Changes in the Epilimnetic Bacterial Community Composition, Production, and Protist-Induced Mortality along the Longitudinal Axis of a Highly Eutrophic Reservoir

Microb Ecol. 2001 Oct;42(3):359-371. doi: 10.1007/s00248-001-0014-z.


We studied changes in the epilimnetic bacterial community composition (BCC), bacterial biomass and production, and protistan succession and bacterivory along the longitudinal axis of the canyon-shaped, highly eutrophic Sau Reservoir (NE Spain) during two sampling campaigns, in April and July 1997. Longitudinal changes in BCC from the river inflow to the dam area of the reservoir were detected by using oligonucleotide probes targeted to the kingdom Bacteria, to the alpha, beta, and gamma subclasses (ALFA, BETA, and GAMA) of the class Proteobacteria, and to the Cytophaga/Flavobacterium (CF) cluster. In general, the inflow of the organically loaded Ter river, with highly abundant allochthonous bacterial populations, induced a clearly distinguishable longitudinal succession of the structure of the microbial food web. The most dynamic changes in microbial parameters occurred at the plunge point, the mixing area of river water and the reservoir epilimnion. Changes within members of BETA and CF were the most important in determining changes in BCC, bacterial abundance and biomass. Much less relevant changes occurred within the less abundant ALFA and GAMA bacteria. From the plunge point downstream, we described a significant shift in BCC in the form of decreased proportions of BETA and CF. This shift spatially coincided with the highest values of heterotrophic nanoflagellate bacterivory (roughly doubled the bacterial production).
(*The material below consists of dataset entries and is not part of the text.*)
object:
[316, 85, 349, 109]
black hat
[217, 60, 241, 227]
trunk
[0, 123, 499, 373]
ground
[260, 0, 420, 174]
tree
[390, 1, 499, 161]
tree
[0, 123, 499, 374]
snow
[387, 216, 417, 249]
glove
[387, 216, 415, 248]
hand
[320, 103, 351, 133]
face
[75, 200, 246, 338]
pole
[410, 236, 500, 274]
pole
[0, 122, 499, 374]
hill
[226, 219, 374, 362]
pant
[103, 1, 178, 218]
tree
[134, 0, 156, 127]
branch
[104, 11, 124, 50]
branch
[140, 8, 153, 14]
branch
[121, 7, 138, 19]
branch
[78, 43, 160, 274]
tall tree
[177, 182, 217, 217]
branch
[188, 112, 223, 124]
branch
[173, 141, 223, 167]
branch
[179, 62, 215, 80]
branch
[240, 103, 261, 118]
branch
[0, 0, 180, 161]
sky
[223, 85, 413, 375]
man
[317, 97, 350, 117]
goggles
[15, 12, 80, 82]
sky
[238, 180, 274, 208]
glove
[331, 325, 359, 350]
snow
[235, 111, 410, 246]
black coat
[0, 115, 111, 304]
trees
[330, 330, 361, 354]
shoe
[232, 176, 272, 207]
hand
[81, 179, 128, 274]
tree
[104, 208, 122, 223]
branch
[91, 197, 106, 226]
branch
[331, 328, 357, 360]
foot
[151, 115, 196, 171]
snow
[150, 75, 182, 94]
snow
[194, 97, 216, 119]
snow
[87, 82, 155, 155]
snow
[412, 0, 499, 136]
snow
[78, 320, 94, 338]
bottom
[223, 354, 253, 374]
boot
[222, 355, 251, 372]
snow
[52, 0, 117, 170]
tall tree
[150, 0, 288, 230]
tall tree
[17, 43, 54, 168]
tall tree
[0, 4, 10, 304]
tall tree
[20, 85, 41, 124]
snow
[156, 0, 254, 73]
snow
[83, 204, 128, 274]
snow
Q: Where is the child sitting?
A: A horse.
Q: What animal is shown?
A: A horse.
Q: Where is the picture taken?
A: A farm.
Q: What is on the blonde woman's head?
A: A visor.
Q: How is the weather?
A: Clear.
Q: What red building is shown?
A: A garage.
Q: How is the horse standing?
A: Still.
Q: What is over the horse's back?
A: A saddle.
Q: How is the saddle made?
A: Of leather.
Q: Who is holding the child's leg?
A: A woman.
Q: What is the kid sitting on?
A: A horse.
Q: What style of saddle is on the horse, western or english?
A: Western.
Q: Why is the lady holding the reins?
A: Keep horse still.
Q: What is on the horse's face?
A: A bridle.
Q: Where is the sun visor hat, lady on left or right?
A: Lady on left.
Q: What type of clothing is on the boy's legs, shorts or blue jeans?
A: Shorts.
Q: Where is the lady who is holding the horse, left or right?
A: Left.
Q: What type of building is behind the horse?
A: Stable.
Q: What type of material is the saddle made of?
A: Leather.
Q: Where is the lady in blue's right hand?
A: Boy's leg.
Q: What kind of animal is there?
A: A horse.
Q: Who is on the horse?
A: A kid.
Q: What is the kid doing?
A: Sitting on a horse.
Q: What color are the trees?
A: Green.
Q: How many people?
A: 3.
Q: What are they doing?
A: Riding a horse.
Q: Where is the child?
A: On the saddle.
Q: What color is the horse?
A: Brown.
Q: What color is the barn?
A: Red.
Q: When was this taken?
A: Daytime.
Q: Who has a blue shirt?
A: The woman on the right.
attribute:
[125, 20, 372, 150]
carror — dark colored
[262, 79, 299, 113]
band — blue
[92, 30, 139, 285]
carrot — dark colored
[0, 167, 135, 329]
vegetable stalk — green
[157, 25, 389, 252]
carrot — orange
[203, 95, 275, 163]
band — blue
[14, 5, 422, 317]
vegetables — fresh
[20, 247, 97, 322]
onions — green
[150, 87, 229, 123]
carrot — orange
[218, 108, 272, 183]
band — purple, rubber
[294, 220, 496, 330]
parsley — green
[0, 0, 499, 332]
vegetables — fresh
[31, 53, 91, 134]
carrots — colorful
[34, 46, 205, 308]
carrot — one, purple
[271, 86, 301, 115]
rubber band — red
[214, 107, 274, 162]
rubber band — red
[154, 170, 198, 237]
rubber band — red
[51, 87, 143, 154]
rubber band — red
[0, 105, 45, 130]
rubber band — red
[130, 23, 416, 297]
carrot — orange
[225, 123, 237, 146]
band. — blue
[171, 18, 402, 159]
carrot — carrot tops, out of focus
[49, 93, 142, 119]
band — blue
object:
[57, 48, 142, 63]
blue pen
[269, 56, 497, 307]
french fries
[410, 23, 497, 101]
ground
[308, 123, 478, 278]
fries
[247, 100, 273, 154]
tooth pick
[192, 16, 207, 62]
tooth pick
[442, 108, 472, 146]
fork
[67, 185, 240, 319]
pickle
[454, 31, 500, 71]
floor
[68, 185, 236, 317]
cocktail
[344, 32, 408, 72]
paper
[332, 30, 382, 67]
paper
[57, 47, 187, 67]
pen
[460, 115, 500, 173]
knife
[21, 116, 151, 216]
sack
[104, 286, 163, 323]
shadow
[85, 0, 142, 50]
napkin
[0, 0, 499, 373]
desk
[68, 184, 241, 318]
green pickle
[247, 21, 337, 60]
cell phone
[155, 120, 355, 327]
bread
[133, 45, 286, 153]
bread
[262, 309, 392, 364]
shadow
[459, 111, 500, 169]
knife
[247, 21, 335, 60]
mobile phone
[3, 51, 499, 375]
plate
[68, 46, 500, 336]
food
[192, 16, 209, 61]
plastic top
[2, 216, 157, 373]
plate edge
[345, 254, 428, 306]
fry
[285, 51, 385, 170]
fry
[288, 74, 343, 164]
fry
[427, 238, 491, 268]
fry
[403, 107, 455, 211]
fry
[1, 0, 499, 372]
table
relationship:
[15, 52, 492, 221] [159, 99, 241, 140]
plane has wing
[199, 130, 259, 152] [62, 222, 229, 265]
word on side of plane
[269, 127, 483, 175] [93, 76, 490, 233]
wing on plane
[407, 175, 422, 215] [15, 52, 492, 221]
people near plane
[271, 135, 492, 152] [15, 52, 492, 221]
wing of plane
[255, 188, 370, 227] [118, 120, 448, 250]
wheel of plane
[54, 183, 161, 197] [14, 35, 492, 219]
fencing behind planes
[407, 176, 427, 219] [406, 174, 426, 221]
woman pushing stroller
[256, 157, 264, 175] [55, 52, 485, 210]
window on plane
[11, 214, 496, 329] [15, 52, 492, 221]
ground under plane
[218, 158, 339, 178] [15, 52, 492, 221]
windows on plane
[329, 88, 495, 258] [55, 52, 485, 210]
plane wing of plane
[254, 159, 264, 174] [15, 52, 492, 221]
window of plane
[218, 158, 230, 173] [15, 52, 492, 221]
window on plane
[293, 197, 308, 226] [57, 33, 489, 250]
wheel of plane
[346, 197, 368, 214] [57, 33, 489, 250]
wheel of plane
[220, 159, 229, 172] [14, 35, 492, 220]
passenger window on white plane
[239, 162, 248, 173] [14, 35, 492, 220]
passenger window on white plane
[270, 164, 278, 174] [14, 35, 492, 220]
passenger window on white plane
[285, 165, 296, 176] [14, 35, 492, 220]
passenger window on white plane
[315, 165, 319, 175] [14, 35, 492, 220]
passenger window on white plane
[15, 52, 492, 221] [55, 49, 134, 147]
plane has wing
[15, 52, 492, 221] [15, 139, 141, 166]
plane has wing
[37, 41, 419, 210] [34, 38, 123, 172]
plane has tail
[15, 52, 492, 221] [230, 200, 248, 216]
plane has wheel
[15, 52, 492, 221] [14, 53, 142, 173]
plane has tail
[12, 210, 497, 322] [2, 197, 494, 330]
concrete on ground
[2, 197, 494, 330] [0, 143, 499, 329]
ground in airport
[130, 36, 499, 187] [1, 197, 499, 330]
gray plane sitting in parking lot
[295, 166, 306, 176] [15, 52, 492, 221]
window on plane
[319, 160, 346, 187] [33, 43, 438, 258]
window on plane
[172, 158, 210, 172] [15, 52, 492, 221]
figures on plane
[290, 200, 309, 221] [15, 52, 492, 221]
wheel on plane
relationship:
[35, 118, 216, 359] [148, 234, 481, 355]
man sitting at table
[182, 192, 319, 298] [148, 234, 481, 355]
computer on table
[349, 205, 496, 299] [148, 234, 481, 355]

CF numerically dominated throughout the reservoir without any marked longitudinal changes in their mean cell volume. In contrast, very large cells affiliated to BETA clearly dominated in the allochthonous bacterial biomass brought by the river. BETA showed a marked downstream trend of decreasing mean cell volume. We conclude that the observed BCC shift and the longitudinal shift in food web structure (bacteria-heterotrophic nanoflagellates-ciliates) resulted from highly complex interactions brought about by several major factors: varying hydrology, the high localized allochthonous input of organic matter brought by the river, downstream changing substrate availability, and selective protistan bacterivory.